CZECH PARTY leaders will ask President Vaclav Klaus to name statistician Jan Fischer as the country’s new prime minister, after agreeing on the formation of a “government of experts” to lead the nation through its presidency of the European Union and prepare it for early elections.
Mr Fischer has been chosen to lead a non-partisan cabinet by the main opposition party and the three centre-right parties that comprised the outgoing government. That coalition was toppled in a parliamentary no-confidence vote last month.
The government’s defeat undermined confidence in Prague’s leadership of the EU during its term as president, which ends on June 30th. It also cast doubt on the fate of the bloc’s Lisbon Treaty, which is yet to be ratified by the largely Eurosceptic upper house of the Czech legislature. All EU members must approve the treaty for it to come into force.
The senate is due to debate the treaty in the coming weeks.
Several Czech politicians and analysts had feared that Mr Klaus – one of the document’s strongest critics – would appoint a like-minded premier to further hamper its progress through parliament.
Mr Klaus indicated yesterday that he would support Mr Fischer’s candidacy, however.
“In principle I am satisfied with this agreement. I think he [Fischer] is a considerate man, who never had any radical political orientation.” He added that he had also reassured European Commission president José Manuel Barroso about Prague’s handling of the EU presidency.
“I assured him that, without doubt, we will manage it,” Mr Klaus said.
Many Czechs were surprised at the speed with which rival political parties struck a deal to support a non-aligned cabinet led by Mr Fischer and to hold a general election in early October, some nine months ahead of schedule.
“Significant progress has been made,” said Pavel Sobisek, an economist at UniCredit Bank in Prague. “This was facilitated by the common interest to all the parties to prevent the president playing his own cards.”
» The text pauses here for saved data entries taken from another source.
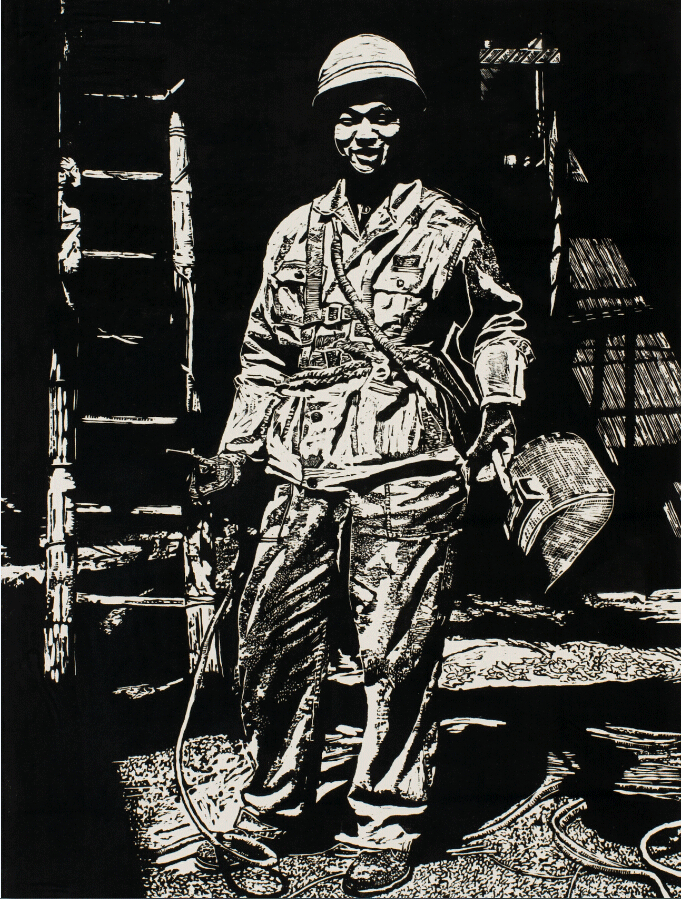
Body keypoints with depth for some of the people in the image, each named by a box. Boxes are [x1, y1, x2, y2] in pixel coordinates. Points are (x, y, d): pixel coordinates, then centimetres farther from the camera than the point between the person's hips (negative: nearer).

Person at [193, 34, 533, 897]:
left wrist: (501, 405, 1)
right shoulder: (296, 233, 16)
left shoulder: (448, 228, 6)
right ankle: (272, 804, 26)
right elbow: (265, 351, 20)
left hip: (408, 467, -3)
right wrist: (234, 453, 16)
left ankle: (387, 825, 17)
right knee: (273, 637, 6)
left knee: (396, 651, 0)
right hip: (304, 468, 4)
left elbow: (498, 323, 16)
Mr Fischer (58), whose government would take power on May 9th, insisted that he had no political ambitions and sought only to guide the Czech Republic through its EU presidency and to the October elections, while mitigating the damage of the economic downturn.
“I take it as a five-month service, nothing else,” he said, adding that he planned to lead “a government not of visions, but of continuity”.